Tras unos inicios periodísticos en radios y televisiones locales, mi trayectoria puso el foco hace más de 25 años en el mundo editorial como redactora para medios impresos. Entré en contacto con los sectores del interiorismo, la decoración, la arquitectura y el diseño, primero en el ámbito de los proyectos contract y, más tarde, añadiendo los residenciales, especialización en la que he centrado mi carrera desde entonces. Eso sí, en el año 2007 me lancé a #lavidafreelance para poder conciliar con una doble (y muy seguida!) maternidad, un riesgo pero también una libertad que, sin duda alguna, me siguen compensando. Ah! Y ahí nació mi marca ComuniKate.
Durante todos estos años he escrito para editoriales y revistas como redactora, con el cargo de coordinadora editorial en algunos proyectos. También me he dedicado a desarrollar contenidos corporativos para empresas y marcas de dichos sectores, siendo, a su vez, responsable de comunicación (externa) de algunas de ellas. Tras el confinamiento del 2020, el boom que vivieron los estudios de interiorismo y arquitectura me llevó a crear contenidos para posicionarlos y acompañarlos en su comunicación propia y para la prensa. Más recientemente, se han ido añadiendo a mi CV colaboraciones con agencias de comunicación, tareas de asesoramiento y formación, he sido seleccionada como miembro de un jurado de Premios Final de Carrera de Diseño, y soy la autora de un libro titulado interiorISMO.

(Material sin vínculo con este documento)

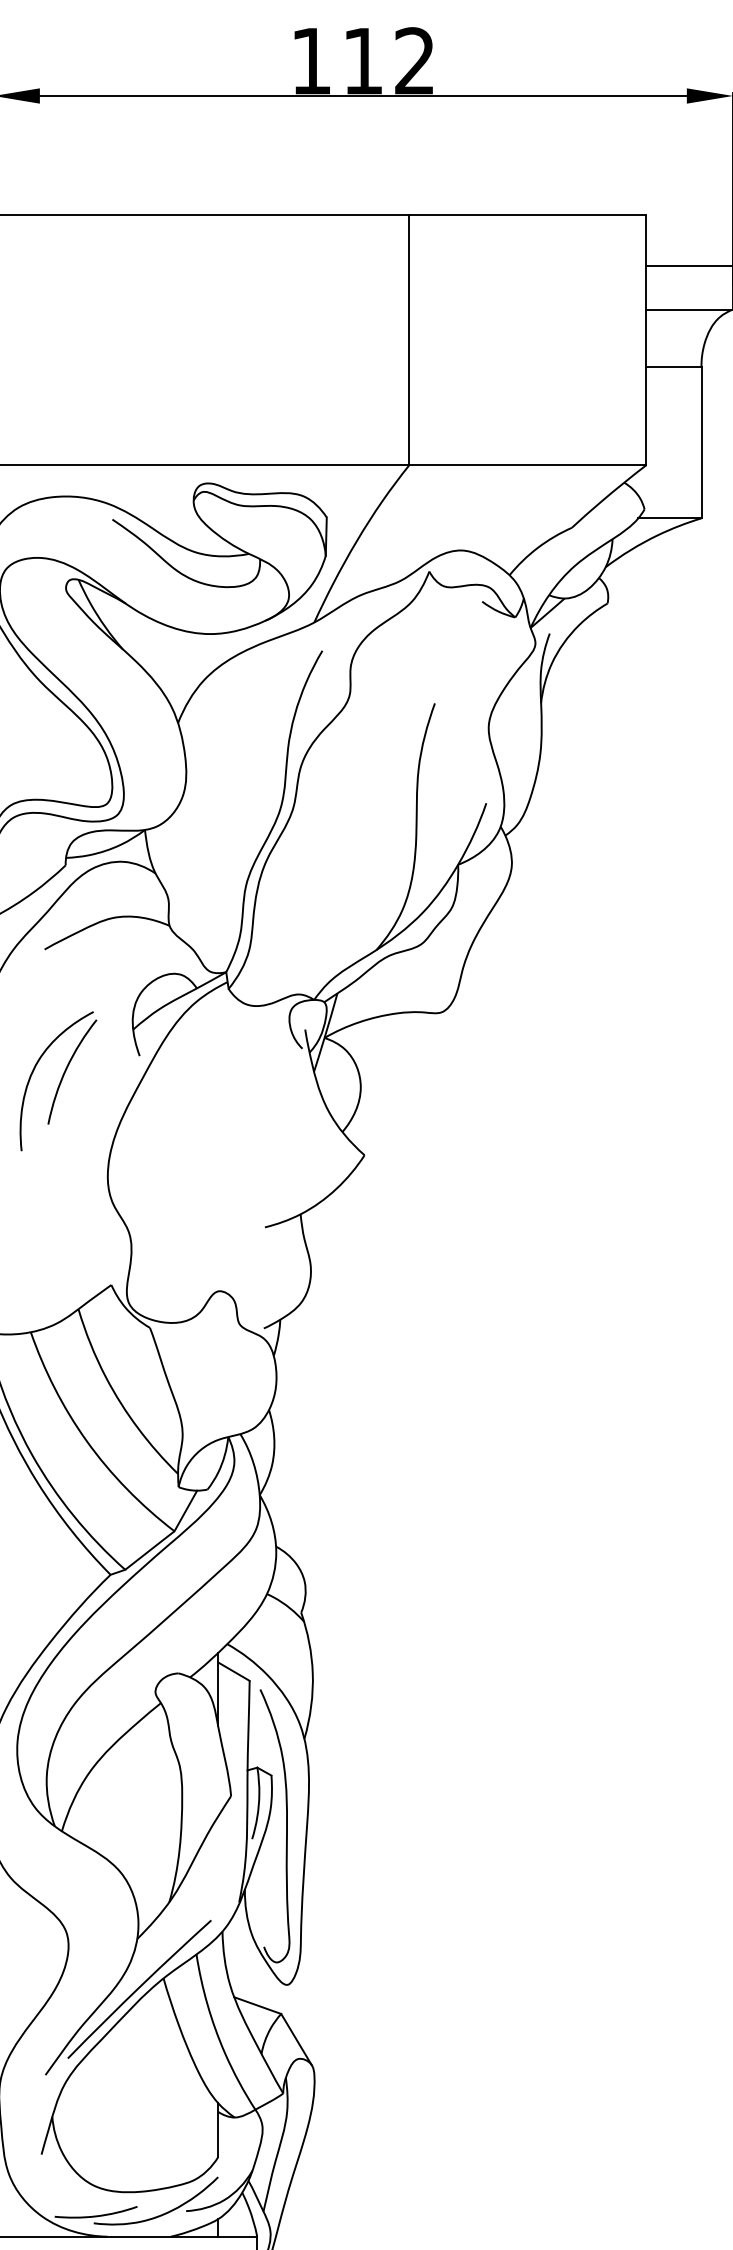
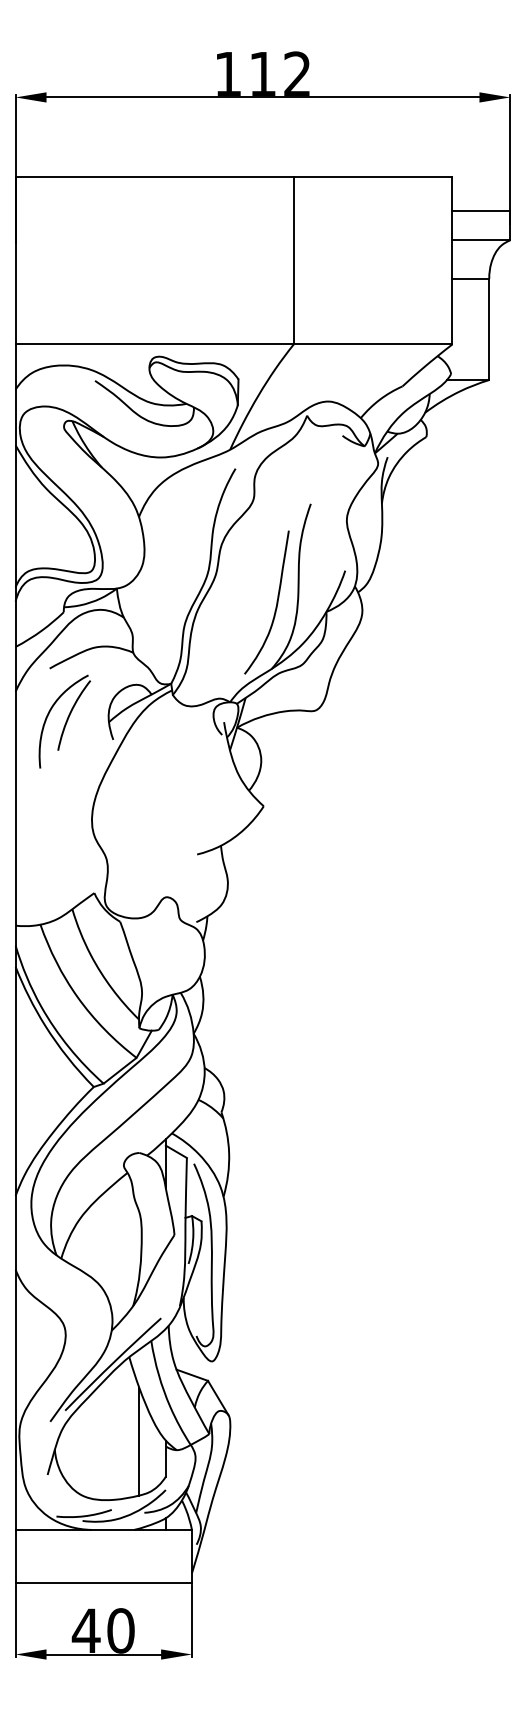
curve: (382, 856) -> (275, 606), added
part: (57, 1080) -> (64, 721), moved
line: (178, 2104) -> (139, 1441), added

A todo esto, soy de la generación que me pilló la transición hacia el universo digital, aprendiendo unas nuevas directrices redaccionales, pero sin perder nunca mis valores periodísticos de la ‘vieja escuela’. Han sido (y sumando) más de dos décadas dedicadas a diferentes clientes y muchos proyectos que me han enseñado algo fundamental: no basta con escribir bien; hay que saber qué contar, cómo, por qué y, sobre todo, para quién. Por eso, antes de empezar a redactar, me gusta escuchar, preguntar, investigar y entender qué necesita cada empresa. Porque no hay dos iguales, como tampoco lo son mis días, aunque hay algo que siempre está presente: el momento de ponerme frente a una página en blanco. Y eso es lo que más me gusta de mi trabajo.